• [What this exercise asks]
**a.** Answer these questions about the Hasselblad 1000f forum thread.
(i) What serial number does Bill Quinn give for the magazine back?
(ii) What did Dave442 remember had to be done before attaching the magazine?
(iii) In compur's final post, at what frame counter number will the camera not fire?
**b.** Reproduce the passage of the Hasselblad 1000f forum thread that opens with the words containing "## Bill Quinn" and closes with "trying the shutter?".
**c.** Write the next part of the Hasselblad 1000f forum thread, picking up after its final post.

------ Text provided

# problem with film magazine for Hasselblad 1000f



## Bill Quinn (Mar 3, 2015)

Have a Hasselblad 1000f , with the magazine off the camera works fine. With the  magazine on the camera; it does not work. Found some information about a pin that goes from the camera into the magazine ? Can this problem be fix, without having to pay  arm and leg to have it done.  Or should I find a another film magazine?  Camera's Ser.#: 17xxx.  Magazine Back's Ser.#: 17899


----------



## compur (Mar 3, 2015)

Did you remove the dark slide before trying the shutter?


----------



## Derrel (Mar 3, 2015)

That was my first thought as well...did he pull the dark slide?


----------



## Dave442 (Mar 3, 2015)

I remember the shutter had to be wound before attaching magazine, but don't know if that would keep you from firing the shutter like having the dark slide in place.


----------



## compur (Mar 3, 2015)

It also won't fire if the frame counter is at 12.

------------
------ Data for review

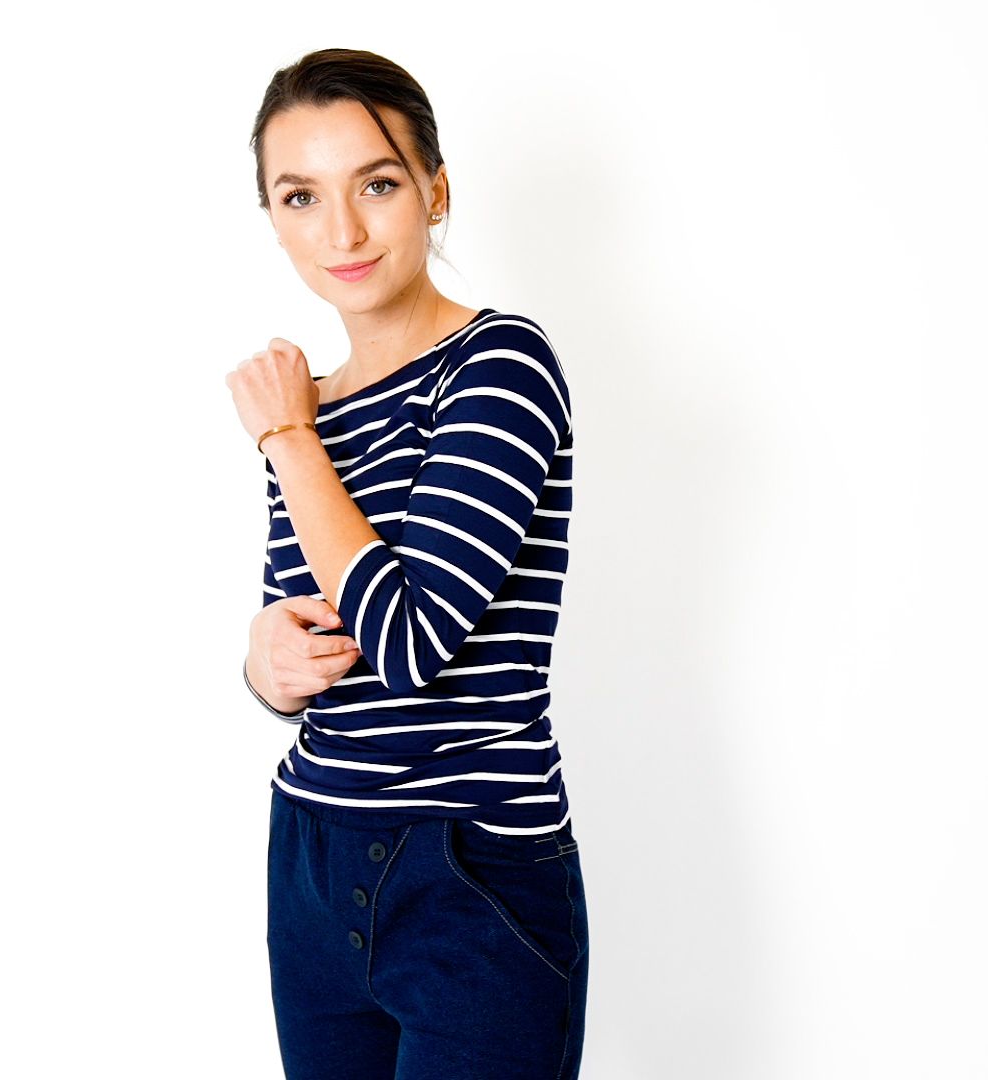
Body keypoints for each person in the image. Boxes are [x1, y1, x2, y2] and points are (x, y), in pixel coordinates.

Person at [225, 48, 589, 1080]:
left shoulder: (500, 365)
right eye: (301, 196)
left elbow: (408, 640)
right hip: (311, 850)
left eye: (377, 184)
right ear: (273, 217)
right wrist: (263, 666)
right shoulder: (312, 410)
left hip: (467, 868)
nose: (341, 231)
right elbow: (313, 642)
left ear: (435, 190)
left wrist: (286, 440)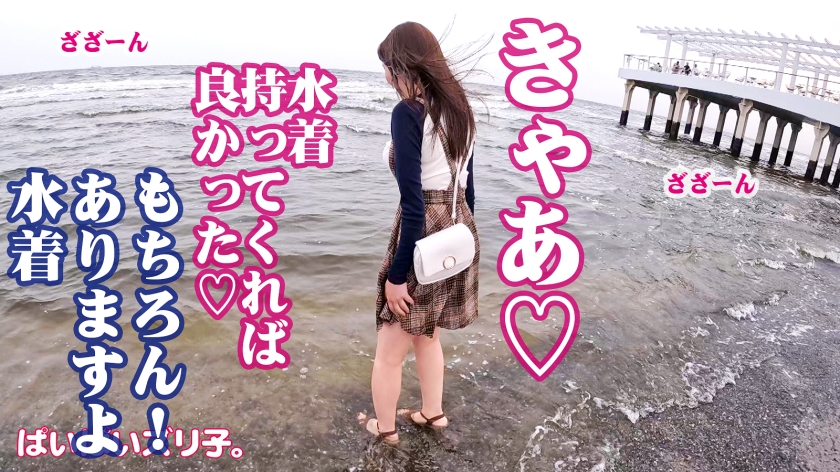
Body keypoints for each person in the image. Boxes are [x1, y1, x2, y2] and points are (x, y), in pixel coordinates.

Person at [363, 21, 480, 446]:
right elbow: (469, 189)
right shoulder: (460, 110)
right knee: (427, 334)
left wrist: (397, 277)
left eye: (388, 66)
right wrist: (458, 238)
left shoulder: (408, 113)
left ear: (402, 66)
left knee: (389, 350)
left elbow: (414, 205)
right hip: (459, 226)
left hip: (424, 229)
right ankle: (433, 414)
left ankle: (386, 431)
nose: (386, 75)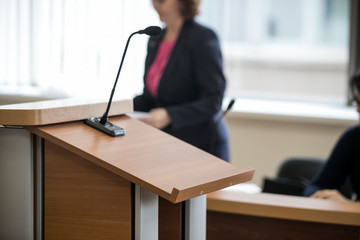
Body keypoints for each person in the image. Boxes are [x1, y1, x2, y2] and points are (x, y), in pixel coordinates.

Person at [133, 0, 230, 161]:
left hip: (202, 146)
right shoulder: (155, 39)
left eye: (162, 0)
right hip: (167, 145)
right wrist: (116, 108)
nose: (156, 5)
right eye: (154, 1)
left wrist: (169, 115)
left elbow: (213, 100)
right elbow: (150, 97)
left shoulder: (202, 38)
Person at [303, 71, 360, 202]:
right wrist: (322, 196)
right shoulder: (353, 137)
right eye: (356, 102)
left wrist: (347, 205)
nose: (357, 110)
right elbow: (317, 186)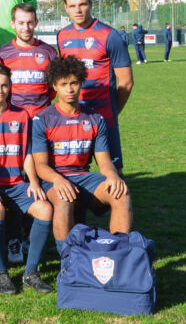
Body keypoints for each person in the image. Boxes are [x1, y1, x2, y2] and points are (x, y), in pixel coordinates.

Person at [0, 64, 54, 294]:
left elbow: (26, 154)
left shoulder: (21, 115)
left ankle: (31, 273)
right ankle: (2, 273)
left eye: (5, 85)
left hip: (16, 185)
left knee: (45, 209)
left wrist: (33, 181)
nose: (0, 90)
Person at [32, 57, 132, 252]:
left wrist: (112, 175)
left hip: (83, 177)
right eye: (63, 84)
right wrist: (58, 180)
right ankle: (68, 259)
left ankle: (118, 254)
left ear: (81, 83)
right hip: (53, 179)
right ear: (54, 86)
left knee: (122, 193)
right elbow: (40, 165)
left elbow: (104, 161)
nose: (69, 89)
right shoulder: (42, 119)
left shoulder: (95, 119)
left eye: (74, 83)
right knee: (64, 199)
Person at [56, 0, 133, 169]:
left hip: (103, 116)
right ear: (66, 8)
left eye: (82, 4)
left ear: (90, 4)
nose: (78, 10)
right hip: (72, 116)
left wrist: (113, 110)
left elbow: (126, 81)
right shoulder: (62, 36)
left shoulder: (110, 36)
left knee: (113, 172)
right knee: (73, 170)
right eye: (72, 6)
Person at [0, 3, 58, 118]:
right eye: (21, 23)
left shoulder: (50, 52)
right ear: (12, 24)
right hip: (13, 117)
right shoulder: (2, 54)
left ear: (36, 22)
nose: (26, 28)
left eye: (30, 22)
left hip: (42, 117)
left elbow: (54, 88)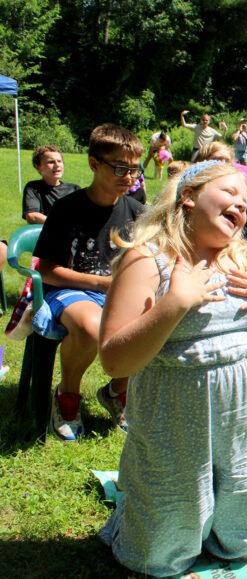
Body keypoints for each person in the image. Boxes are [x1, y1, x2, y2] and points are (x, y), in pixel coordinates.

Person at [97, 160, 247, 576]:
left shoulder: (242, 257)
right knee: (157, 556)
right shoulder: (148, 260)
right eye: (229, 193)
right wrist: (173, 305)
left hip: (244, 417)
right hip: (175, 418)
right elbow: (113, 360)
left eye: (244, 200)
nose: (241, 204)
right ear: (188, 196)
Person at [33, 124, 146, 440]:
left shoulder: (138, 212)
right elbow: (47, 270)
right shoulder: (67, 208)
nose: (129, 177)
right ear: (94, 164)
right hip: (69, 291)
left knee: (147, 322)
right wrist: (101, 284)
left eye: (135, 170)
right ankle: (67, 396)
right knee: (90, 326)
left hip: (117, 293)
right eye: (120, 168)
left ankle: (116, 392)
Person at [23, 145, 79, 224]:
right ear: (38, 167)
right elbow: (32, 216)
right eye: (51, 162)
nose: (57, 165)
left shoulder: (74, 189)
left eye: (59, 161)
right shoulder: (33, 188)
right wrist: (59, 223)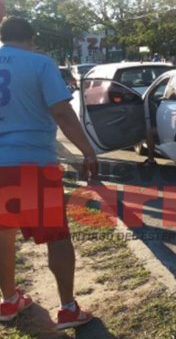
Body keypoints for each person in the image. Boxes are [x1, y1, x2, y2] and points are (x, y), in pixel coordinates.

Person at [0, 17, 96, 328]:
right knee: (57, 235)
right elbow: (63, 114)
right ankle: (68, 308)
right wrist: (88, 151)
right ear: (31, 38)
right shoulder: (39, 64)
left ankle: (9, 300)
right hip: (33, 164)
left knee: (3, 233)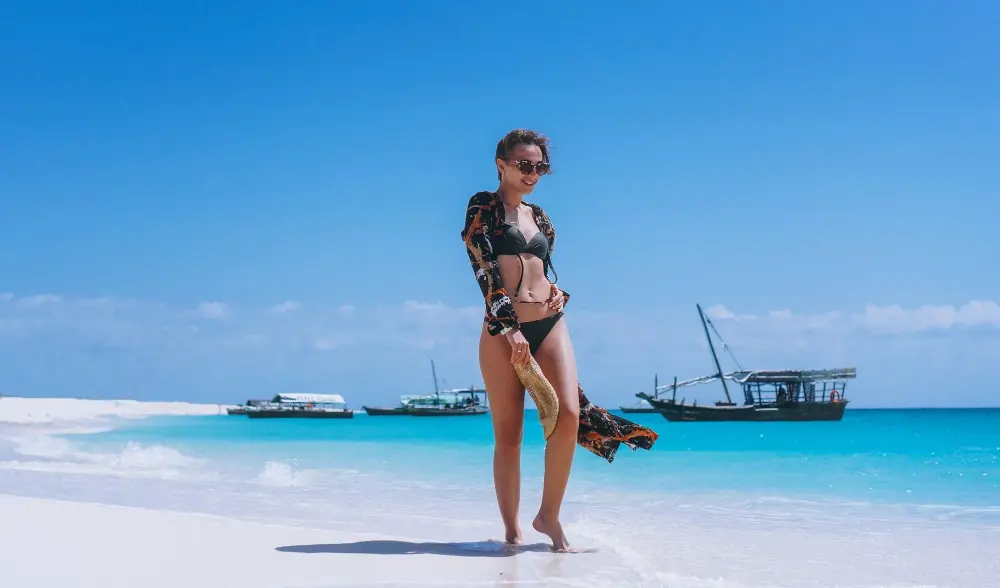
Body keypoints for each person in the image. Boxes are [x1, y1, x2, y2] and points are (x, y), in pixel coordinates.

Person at [461, 128, 659, 552]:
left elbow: (541, 272)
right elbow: (484, 268)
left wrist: (556, 292)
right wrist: (509, 326)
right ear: (501, 165)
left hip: (550, 323)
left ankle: (548, 516)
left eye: (540, 167)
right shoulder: (484, 206)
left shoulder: (541, 217)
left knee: (568, 415)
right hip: (503, 331)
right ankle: (512, 532)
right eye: (524, 165)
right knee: (510, 434)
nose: (533, 174)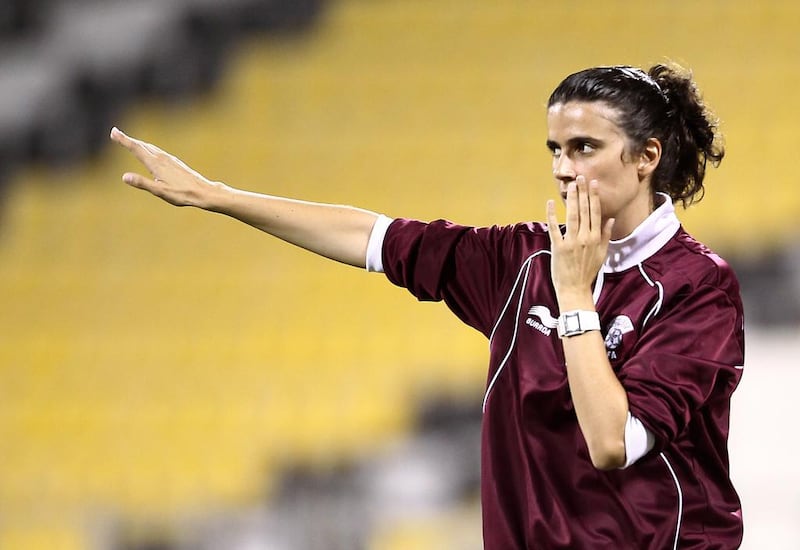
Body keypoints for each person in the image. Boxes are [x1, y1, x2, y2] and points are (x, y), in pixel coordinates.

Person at [110, 62, 744, 549]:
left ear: (646, 158)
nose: (562, 168)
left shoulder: (697, 288)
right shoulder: (520, 260)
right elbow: (373, 236)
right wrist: (219, 196)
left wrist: (575, 297)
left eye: (584, 148)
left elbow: (612, 441)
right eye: (554, 149)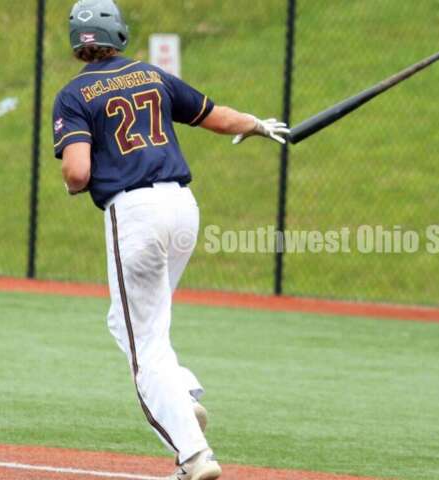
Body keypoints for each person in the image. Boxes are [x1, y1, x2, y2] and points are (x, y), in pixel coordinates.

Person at [53, 1, 289, 479]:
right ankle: (182, 394)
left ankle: (193, 454)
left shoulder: (73, 94)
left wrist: (72, 183)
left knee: (146, 348)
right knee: (133, 324)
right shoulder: (151, 75)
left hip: (135, 213)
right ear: (118, 33)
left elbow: (77, 172)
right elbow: (217, 116)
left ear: (77, 43)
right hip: (182, 208)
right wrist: (258, 124)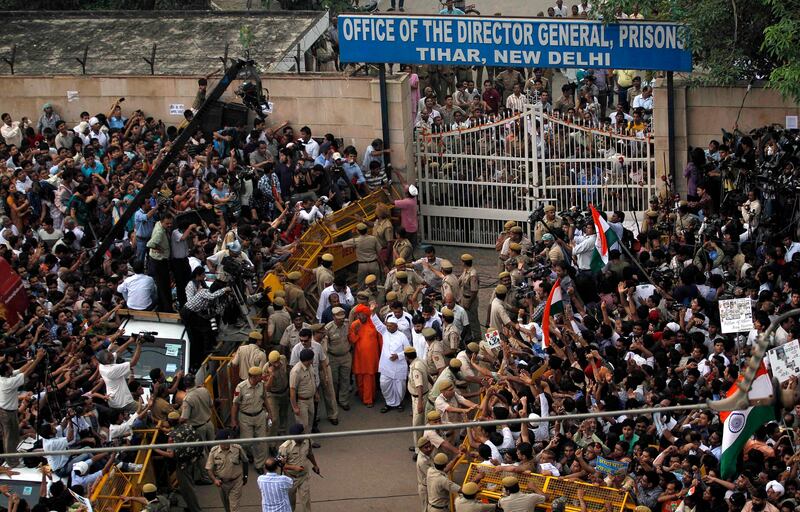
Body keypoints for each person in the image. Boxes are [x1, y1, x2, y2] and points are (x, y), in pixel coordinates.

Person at [0, 348, 45, 466]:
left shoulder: (6, 376)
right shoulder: (7, 383)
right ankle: (11, 462)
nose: (12, 369)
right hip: (6, 412)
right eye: (10, 368)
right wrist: (38, 359)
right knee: (9, 437)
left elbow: (20, 370)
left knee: (13, 435)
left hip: (10, 411)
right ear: (6, 372)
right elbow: (26, 373)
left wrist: (32, 360)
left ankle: (13, 454)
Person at [371, 304, 410, 412]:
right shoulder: (384, 332)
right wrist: (373, 311)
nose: (388, 327)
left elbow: (408, 350)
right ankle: (389, 403)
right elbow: (377, 323)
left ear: (396, 326)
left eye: (390, 326)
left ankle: (399, 403)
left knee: (400, 387)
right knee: (384, 384)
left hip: (399, 365)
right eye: (387, 325)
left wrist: (398, 355)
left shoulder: (402, 336)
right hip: (386, 366)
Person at [231, 366, 269, 473]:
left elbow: (265, 399)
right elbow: (235, 404)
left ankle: (259, 465)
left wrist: (270, 413)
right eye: (259, 376)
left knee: (261, 442)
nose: (261, 377)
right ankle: (249, 453)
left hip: (259, 415)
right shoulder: (241, 387)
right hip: (245, 418)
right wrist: (233, 420)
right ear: (252, 377)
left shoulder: (261, 385)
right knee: (246, 442)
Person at [278, 423, 320, 512]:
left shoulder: (307, 441)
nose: (296, 439)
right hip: (290, 479)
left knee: (306, 501)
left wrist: (315, 465)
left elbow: (309, 454)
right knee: (290, 502)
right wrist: (294, 468)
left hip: (303, 476)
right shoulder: (284, 447)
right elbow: (281, 465)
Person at [206, 429, 249, 512]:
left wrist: (245, 476)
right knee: (227, 507)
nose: (227, 444)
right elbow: (209, 468)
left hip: (236, 482)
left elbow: (245, 461)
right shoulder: (214, 451)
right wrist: (215, 480)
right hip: (222, 484)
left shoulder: (237, 448)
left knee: (234, 508)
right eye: (224, 442)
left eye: (228, 441)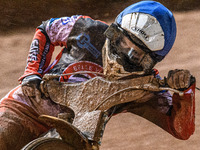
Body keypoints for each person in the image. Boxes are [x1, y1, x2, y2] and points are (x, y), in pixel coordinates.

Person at [0, 1, 196, 149]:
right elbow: (47, 29)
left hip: (74, 136)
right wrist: (32, 74)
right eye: (122, 42)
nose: (123, 54)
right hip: (25, 106)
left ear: (151, 61)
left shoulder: (144, 87)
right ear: (114, 31)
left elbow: (181, 130)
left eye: (135, 54)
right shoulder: (86, 29)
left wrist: (185, 93)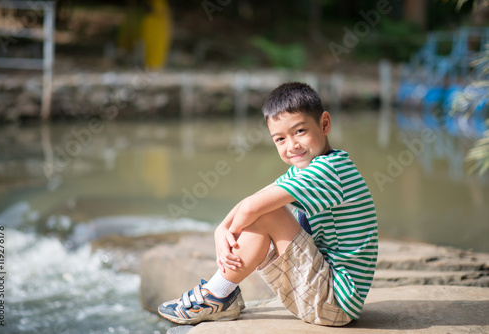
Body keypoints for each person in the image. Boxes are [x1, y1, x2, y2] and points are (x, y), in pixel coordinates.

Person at [158, 82, 378, 326]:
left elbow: (253, 208)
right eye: (280, 139)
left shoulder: (329, 171)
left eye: (300, 131)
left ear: (324, 124)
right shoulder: (311, 168)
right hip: (329, 294)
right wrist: (220, 230)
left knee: (267, 213)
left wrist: (232, 231)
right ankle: (220, 293)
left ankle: (217, 295)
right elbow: (251, 200)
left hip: (335, 302)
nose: (292, 145)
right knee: (264, 209)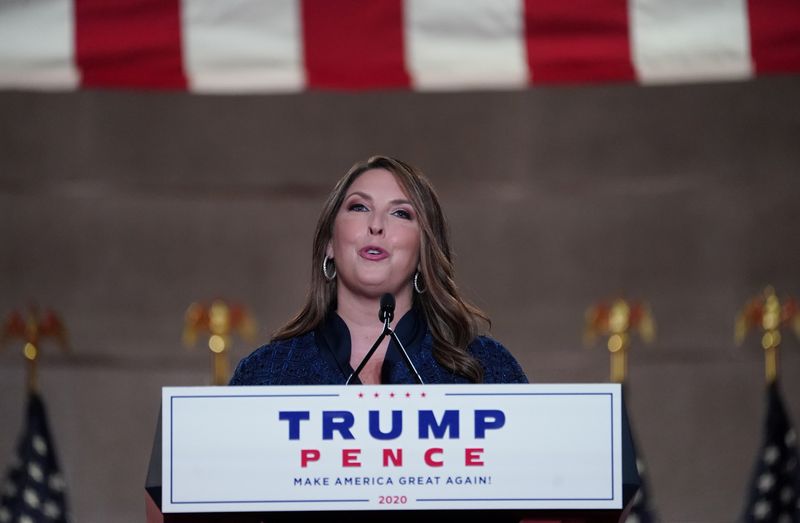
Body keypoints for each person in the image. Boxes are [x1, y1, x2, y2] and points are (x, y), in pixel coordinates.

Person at [229, 155, 527, 385]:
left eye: (400, 213)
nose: (376, 225)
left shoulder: (487, 369)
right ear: (329, 244)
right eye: (359, 208)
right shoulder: (265, 375)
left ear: (424, 252)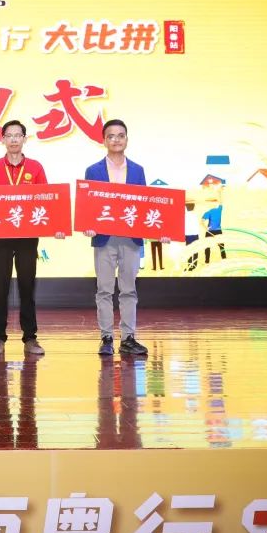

------------

• [Responses by item number]
**a.**
(i) 17899
(ii) The shutter had to be wound.
(iii) 12

**b.**
## Bill Quinn (Mar 3, 2015)

Have a Hasselblad 1000f , with the magazine off the camera works fine. With the  magazine on the camera; it does not work. Found some information about a pin that goes from the camera into the magazine ? Can this problem be fix, without having to pay  arm and leg to have it done.  Or should I find a another film magazine?  Camera's Ser.#: 17xxx.  Magazine Back's Ser.#: 17899


----------



## compur (Mar 3, 2015)

Did you remove the dark slide before trying the shutter?

**c.**
----------



## Bill Quinn (Mar 3, 2015)

Yes, shutter was wound before attaching magazine also try with magazine on camera. None. Had dark slide was remove. None.  Like I said shutter works with magazine off, not on camera.Bill


----------



## Bill Quinn (Mar 3, 2015)

What this about frame counter is at 12 ?  Please explain in detail


----------



## compur (Mar 4, 2015)

It's in the manual which you can find here:
Hasselblad 1000F instruction manual user manual free PFD camera manuals

"After the 12th picture the exposure button is automatically locked."


----------



## Bill Quinn (Mar 4, 2015)

After I reread the manual . If I understand it right after the 12th picture, to unlocked exposure button  You have to put a new roll of film in the magazine.  Is that is now it works?


----------



## compur (Mar 4, 2015)

I've never used a 1000F but that appears to be what the manual is saying.


----------



## Bill Quinn (Mar 4, 2015)

Should have known, I have a Zeiss Contessa and  a Ansco Supper Regent which both have to have film in them to work. Never put two and two together . Thank you for helping me out. Bill


----------



## minicoop1985 (Mar 14, 2015)

All you should have to do is reset the exposure counter. It will fire without film in it. The knob that has two halves that each fold out, open one of the halves and spin it counter clockwise until the frame counter resets, then fire away. My 1600f and 500EL/M are the same.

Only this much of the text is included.